Plain-text document sources
[Start of Attachment]
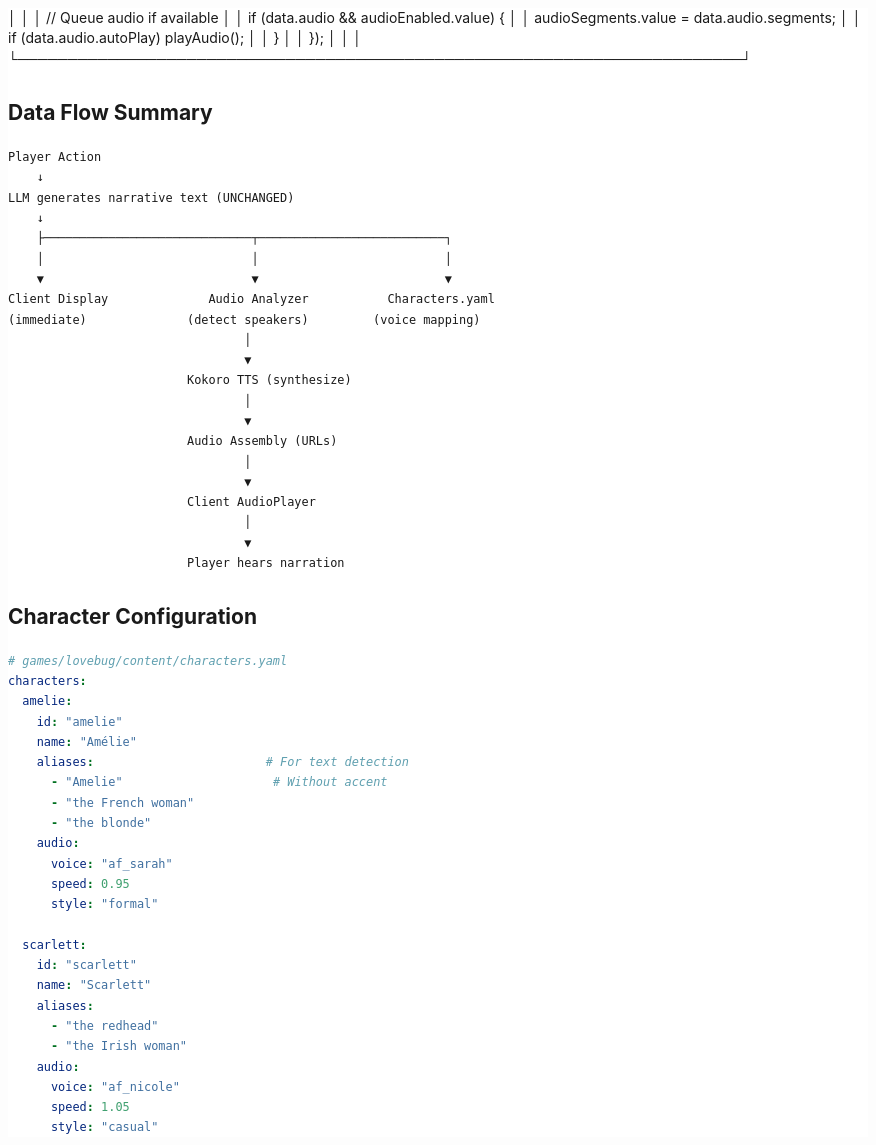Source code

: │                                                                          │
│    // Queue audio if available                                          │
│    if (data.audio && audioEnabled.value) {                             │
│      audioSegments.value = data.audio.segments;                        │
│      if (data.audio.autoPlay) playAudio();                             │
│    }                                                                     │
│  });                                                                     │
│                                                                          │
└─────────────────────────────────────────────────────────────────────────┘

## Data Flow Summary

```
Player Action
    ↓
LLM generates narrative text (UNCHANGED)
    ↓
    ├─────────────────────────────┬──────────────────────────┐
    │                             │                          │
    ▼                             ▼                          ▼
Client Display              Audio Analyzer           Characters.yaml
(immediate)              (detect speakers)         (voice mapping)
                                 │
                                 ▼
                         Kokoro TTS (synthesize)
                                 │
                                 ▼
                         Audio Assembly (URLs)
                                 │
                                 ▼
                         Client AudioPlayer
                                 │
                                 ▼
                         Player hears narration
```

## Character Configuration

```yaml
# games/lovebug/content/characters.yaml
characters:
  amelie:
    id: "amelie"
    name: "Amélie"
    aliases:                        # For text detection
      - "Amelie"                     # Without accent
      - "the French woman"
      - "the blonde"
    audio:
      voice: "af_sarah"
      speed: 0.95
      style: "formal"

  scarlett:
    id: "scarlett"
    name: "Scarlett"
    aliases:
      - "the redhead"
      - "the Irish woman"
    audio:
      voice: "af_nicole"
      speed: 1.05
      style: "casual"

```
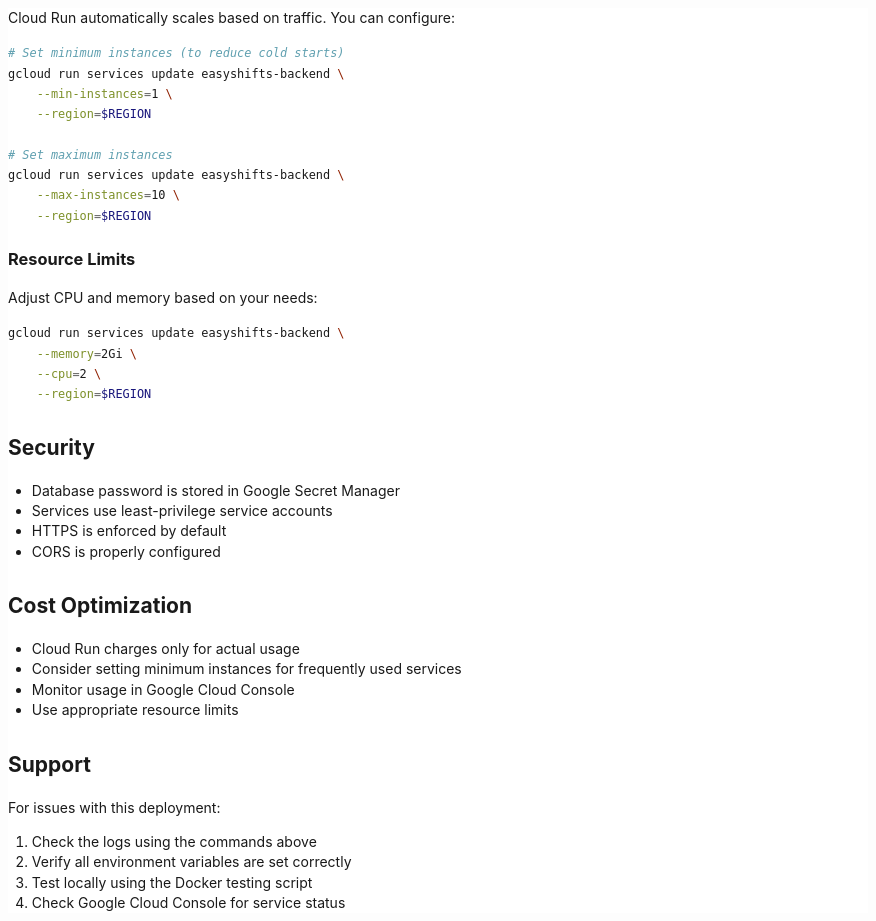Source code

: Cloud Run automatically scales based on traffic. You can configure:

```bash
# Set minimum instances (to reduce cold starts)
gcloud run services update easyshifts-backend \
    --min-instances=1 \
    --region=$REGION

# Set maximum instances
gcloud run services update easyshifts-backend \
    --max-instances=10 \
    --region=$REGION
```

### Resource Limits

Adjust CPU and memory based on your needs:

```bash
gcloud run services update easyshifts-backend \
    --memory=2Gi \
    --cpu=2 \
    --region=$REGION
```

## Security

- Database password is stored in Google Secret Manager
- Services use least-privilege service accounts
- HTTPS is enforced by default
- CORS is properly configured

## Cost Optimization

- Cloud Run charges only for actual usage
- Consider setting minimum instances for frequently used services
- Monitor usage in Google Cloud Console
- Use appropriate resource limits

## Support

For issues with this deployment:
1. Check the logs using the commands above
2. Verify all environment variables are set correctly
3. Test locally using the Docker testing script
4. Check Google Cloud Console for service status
[End of Attachment]
Assigned task:
Of the entries listed above, reproduce only the lines starting at the line containing "Adjust CPU and" and ending at the line containing "2. Verify all". Include both, exactly as they stand.

Solution to this task:
Adjust CPU and memory based on your needs:

```bash
gcloud run services update easyshifts-backend \
    --memory=2Gi \
    --cpu=2 \
    --region=$REGION
```

## Security

- Database password is stored in Google Secret Manager
- Services use least-privilege service accounts
- HTTPS is enforced by default
- CORS is properly configured

## Cost Optimization

- Cloud Run charges only for actual usage
- Consider setting minimum instances for frequently used services
- Monitor usage in Google Cloud Console
- Use appropriate resource limits

## Support

For issues with this deployment:
1. Check the logs using the commands above
2. Verify all environment variables are set correctly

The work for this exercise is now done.